ATISS
ATISS copied to clipboard
Reproduction Discrepancies: High FID, Overfitting Gives Nicer Results
Hello authors, First, thank you for open‑sourcing your code and detailed paper! We’re a team of beginner undergraduate students. So, we have following questions about reproducing ATISS results:
1. FID much higher than reported (~95–115 vs. 35)
- We used your
compute_fid.pyunmodified on 256×256 photorealistic, top‑down renders (after mesh retrieval) for both real test scenes and our 1 000 generated test layouts. - Repeated sampling 10× and averaged the FID.
- We get FID in the range 95–115, despite matching your classifier and KL metrics (ours are even slightly better).

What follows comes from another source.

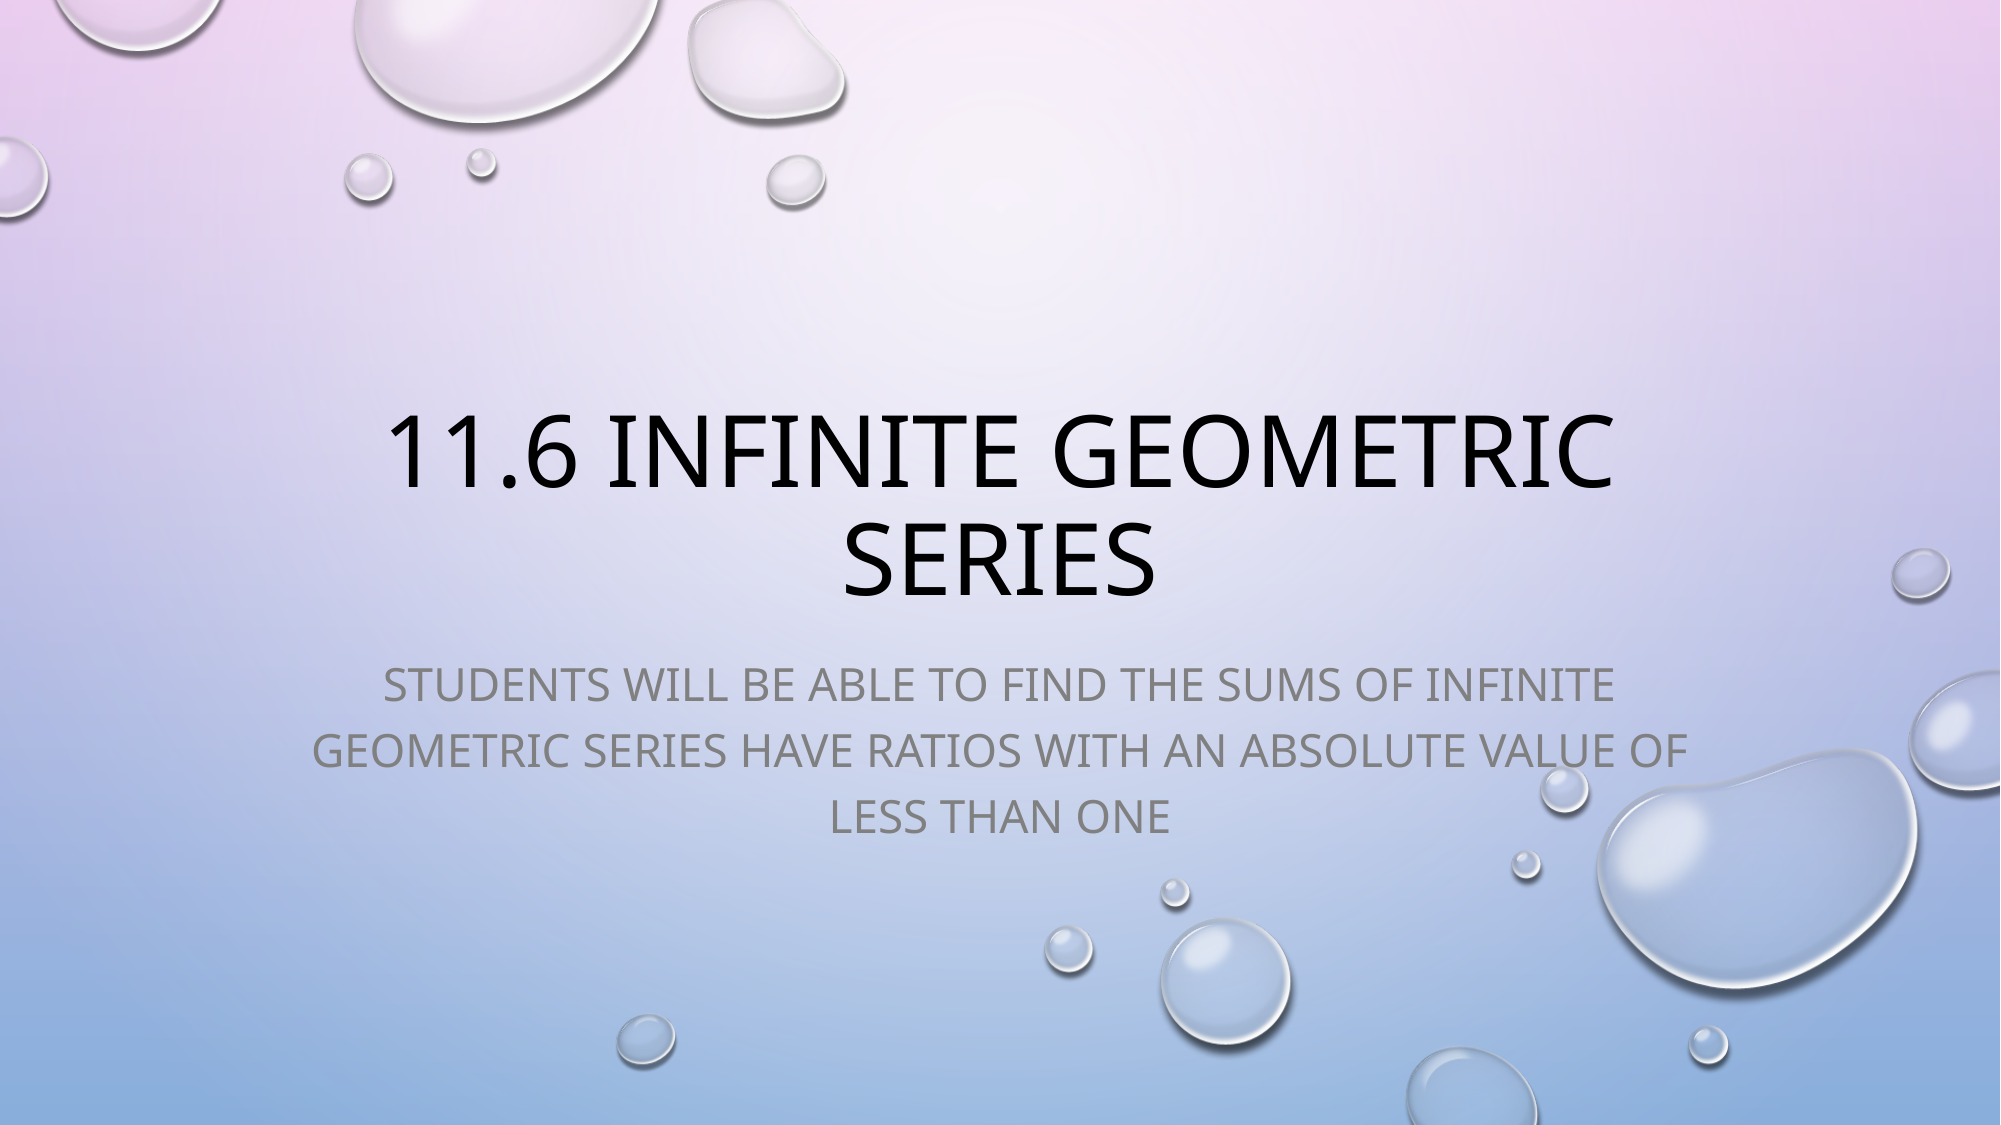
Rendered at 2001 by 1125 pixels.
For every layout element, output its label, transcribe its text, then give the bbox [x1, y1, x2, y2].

- We also tried using same floor‐texture for real and synthetic scene pairs generated for same scenes floor plan.
Could we be missing any rendering or preprocessing detail?
2. Validation loss “overfits” yet sample quality remains good
Validation loss decreases only for ~50 epochs, then rises to worse than random initialization.
- Yet sampled scenes from the “overfitted” checkpoint contain plausible layouts and correct furniture counts, whereas the lowest–val‐loss checkpoint often produces near‐empty rooms.
- We calculated metrics for overfitted checkpoint, it gives similar results as minimum validation loss checkpoint.
What do you suggest about this?
3. Teacher forcing
- Why did you decide not to use teacher forcing?
- What should we change in loss or other to do teacher forcing?
Thank you!